> _WHAT THE TASK ASKS_
Rewrite the material below with "chart" switched to "graph" wherever it occurs, leaving everything else unchanged.

> _STUDY MATERIAL_
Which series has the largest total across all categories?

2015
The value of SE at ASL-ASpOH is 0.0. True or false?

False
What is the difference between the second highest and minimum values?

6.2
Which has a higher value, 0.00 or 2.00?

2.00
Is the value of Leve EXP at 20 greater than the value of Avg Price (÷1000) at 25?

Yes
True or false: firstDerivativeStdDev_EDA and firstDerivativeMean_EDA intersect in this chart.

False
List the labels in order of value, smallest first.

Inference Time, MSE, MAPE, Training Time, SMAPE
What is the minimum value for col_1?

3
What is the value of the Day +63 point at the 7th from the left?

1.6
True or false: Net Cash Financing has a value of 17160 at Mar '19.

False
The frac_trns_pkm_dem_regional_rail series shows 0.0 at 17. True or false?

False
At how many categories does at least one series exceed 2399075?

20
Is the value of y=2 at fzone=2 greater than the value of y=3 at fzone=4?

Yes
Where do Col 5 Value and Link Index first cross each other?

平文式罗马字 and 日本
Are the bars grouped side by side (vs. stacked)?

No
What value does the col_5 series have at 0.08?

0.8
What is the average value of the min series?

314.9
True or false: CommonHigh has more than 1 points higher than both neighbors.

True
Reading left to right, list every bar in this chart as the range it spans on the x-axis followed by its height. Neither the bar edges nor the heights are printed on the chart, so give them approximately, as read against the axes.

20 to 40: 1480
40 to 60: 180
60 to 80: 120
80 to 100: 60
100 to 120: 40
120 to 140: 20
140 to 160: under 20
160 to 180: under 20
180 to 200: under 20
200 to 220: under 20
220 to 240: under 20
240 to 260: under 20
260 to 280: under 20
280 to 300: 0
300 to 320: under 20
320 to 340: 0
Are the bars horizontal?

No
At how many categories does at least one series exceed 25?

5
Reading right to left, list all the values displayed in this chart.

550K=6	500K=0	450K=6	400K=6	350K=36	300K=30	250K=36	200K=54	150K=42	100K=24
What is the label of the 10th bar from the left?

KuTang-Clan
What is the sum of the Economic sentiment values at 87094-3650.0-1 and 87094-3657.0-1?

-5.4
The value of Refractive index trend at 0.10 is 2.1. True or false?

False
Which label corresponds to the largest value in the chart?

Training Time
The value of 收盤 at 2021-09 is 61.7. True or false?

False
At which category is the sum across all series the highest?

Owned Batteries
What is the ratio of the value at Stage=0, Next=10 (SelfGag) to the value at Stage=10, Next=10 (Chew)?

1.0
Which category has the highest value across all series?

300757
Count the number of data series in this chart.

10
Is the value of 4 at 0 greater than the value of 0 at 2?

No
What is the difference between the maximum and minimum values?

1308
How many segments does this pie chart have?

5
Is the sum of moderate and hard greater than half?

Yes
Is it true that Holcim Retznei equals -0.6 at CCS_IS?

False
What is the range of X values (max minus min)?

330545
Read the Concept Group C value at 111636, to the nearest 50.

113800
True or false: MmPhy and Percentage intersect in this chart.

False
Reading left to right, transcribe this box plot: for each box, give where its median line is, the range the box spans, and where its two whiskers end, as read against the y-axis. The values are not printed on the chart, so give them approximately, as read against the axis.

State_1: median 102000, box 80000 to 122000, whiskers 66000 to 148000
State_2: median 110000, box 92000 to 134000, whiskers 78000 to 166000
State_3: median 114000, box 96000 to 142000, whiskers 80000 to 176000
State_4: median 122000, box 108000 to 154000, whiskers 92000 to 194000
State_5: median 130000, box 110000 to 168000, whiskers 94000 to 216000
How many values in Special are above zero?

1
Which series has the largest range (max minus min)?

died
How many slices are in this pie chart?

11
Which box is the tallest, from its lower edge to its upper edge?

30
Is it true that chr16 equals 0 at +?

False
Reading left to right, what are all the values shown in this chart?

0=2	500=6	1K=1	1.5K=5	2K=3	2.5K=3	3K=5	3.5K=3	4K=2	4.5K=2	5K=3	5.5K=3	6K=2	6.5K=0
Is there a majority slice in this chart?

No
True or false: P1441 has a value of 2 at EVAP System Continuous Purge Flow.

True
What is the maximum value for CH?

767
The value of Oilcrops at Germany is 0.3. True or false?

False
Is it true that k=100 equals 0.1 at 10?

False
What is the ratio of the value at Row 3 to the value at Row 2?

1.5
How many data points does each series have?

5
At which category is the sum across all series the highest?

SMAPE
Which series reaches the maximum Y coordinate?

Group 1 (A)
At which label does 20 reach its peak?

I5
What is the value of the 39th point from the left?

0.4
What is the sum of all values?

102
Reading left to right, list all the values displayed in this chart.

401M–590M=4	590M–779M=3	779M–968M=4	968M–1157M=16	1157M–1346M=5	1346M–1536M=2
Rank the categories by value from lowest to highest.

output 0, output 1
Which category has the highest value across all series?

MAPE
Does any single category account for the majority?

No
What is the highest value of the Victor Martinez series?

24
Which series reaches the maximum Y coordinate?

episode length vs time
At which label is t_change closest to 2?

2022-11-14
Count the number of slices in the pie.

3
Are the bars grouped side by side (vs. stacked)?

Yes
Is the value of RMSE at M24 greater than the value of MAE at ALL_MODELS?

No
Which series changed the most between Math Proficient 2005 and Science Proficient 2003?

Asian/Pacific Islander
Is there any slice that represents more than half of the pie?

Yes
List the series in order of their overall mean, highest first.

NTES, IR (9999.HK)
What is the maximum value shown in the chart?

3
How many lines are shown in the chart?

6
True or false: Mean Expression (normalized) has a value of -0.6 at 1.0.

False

> _REPLY_
Which series has the largest total across all categories?

2015
The value of SE at ASL-ASpOH is 0.0. True or false?

False
What is the difference between the second highest and minimum values?

6.2
Which has a higher value, 0.00 or 2.00?

2.00
Is the value of Leve EXP at 20 greater than the value of Avg Price (÷1000) at 25?

Yes
True or false: firstDerivativeStdDev_EDA and firstDerivativeMean_EDA intersect in this graph.

False
List the labels in order of value, smallest first.

Inference Time, MSE, MAPE, Training Time, SMAPE
What is the minimum value for col_1?

3
What is the value of the Day +63 point at the 7th from the left?

1.6
True or false: Net Cash Financing has a value of 17160 at Mar '19.

False
The frac_trns_pkm_dem_regional_rail series shows 0.0 at 17. True or false?

False
At how many categories does at least one series exceed 2399075?

20
Is the value of y=2 at fzone=2 greater than the value of y=3 at fzone=4?

Yes
Where do Col 5 Value and Link Index first cross each other?

平文式罗马字 and 日本
Are the bars grouped side by side (vs. stacked)?

No
What value does the col_5 series have at 0.08?

0.8
What is the average value of the min series?

314.9
True or false: CommonHigh has more than 1 points higher than both neighbors.

True
Reading left to right, list every bar in this graph as the range it spans on the x-axis followed by its height. Neither the bar edges nor the heights are printed on the graph, so give them approximately, as read against the axes.

20 to 40: 1480
40 to 60: 180
60 to 80: 120
80 to 100: 60
100 to 120: 40
120 to 140: 20
140 to 160: under 20
160 to 180: under 20
180 to 200: under 20
200 to 220: under 20
220 to 240: under 20
240 to 260: under 20
260 to 280: under 20
280 to 300: 0
300 to 320: under 20
320 to 340: 0
Are the bars horizontal?

No
At how many categories does at least one series exceed 25?

5
Reading right to left, list all the values displayed in this graph.

550K=6	500K=0	450K=6	400K=6	350K=36	300K=30	250K=36	200K=54	150K=42	100K=24
What is the label of the 10th bar from the left?

KuTang-Clan
What is the sum of the Economic sentiment values at 87094-3650.0-1 and 87094-3657.0-1?

-5.4
The value of Refractive index trend at 0.10 is 2.1. True or false?

False
Which label corresponds to the largest value in the graph?

Training Time
The value of 收盤 at 2021-09 is 61.7. True or false?

False
At which category is the sum across all series the highest?

Owned Batteries
What is the ratio of the value at Stage=0, Next=10 (SelfGag) to the value at Stage=10, Next=10 (Chew)?

1.0
Which category has the highest value across all series?

300757
Count the number of data series in this graph.

10
Is the value of 4 at 0 greater than the value of 0 at 2?

No
What is the difference between the maximum and minimum values?

1308
How many segments does this pie graph have?

5
Is the sum of moderate and hard greater than half?

Yes
Is it true that Holcim Retznei equals -0.6 at CCS_IS?

False
What is the range of X values (max minus min)?

330545
Read the Concept Group C value at 111636, to the nearest 50.

113800
True or false: MmPhy and Percentage intersect in this graph.

False
Reading left to right, transcribe this box plot: for each box, give where its median line is, the range the box spans, and where its two whiskers end, as read against the y-axis. The values are not printed on the graph, so give them approximately, as read against the axis.

State_1: median 102000, box 80000 to 122000, whiskers 66000 to 148000
State_2: median 110000, box 92000 to 134000, whiskers 78000 to 166000
State_3: median 114000, box 96000 to 142000, whiskers 80000 to 176000
State_4: median 122000, box 108000 to 154000, whiskers 92000 to 194000
State_5: median 130000, box 110000 to 168000, whiskers 94000 to 216000
How many values in Special are above zero?

1
Which series has the largest range (max minus min)?

died
How many slices are in this pie graph?

11
Which box is the tallest, from its lower edge to its upper edge?

30
Is it true that chr16 equals 0 at +?

False
Reading left to right, what are all the values shown in this graph?

0=2	500=6	1K=1	1.5K=5	2K=3	2.5K=3	3K=5	3.5K=3	4K=2	4.5K=2	5K=3	5.5K=3	6K=2	6.5K=0
Is there a majority slice in this graph?

No
True or false: P1441 has a value of 2 at EVAP System Continuous Purge Flow.

True
What is the maximum value for CH?

767
The value of Oilcrops at Germany is 0.3. True or false?

False
Is it true that k=100 equals 0.1 at 10?

False
What is the ratio of the value at Row 3 to the value at Row 2?

1.5
How many data points does each series have?

5
At which category is the sum across all series the highest?

SMAPE
Which series reaches the maximum Y coordinate?

Group 1 (A)
At which label does 20 reach its peak?

I5
What is the value of the 39th point from the left?

0.4
What is the sum of all values?

102
Reading left to right, list all the values displayed in this graph.

401M–590M=4	590M–779M=3	779M–968M=4	968M–1157M=16	1157M–1346M=5	1346M–1536M=2
Rank the categories by value from lowest to highest.

output 0, output 1
Which category has the highest value across all series?

MAPE
Does any single category account for the majority?

No
What is the highest value of the Victor Martinez series?

24
Which series reaches the maximum Y coordinate?

episode length vs time
At which label is t_change closest to 2?

2022-11-14
Count the number of slices in the pie.

3
Are the bars grouped side by side (vs. stacked)?

Yes
Is the value of RMSE at M24 greater than the value of MAE at ALL_MODELS?

No
Which series changed the most between Math Proficient 2005 and Science Proficient 2003?

Asian/Pacific Islander
Is there any slice that represents more than half of the pie?

Yes
List the series in order of their overall mean, highest first.

NTES, IR (9999.HK)
What is the maximum value shown in the graph?

3
How many lines are shown in the graph?

6
True or false: Mean Expression (normalized) has a value of -0.6 at 1.0.

False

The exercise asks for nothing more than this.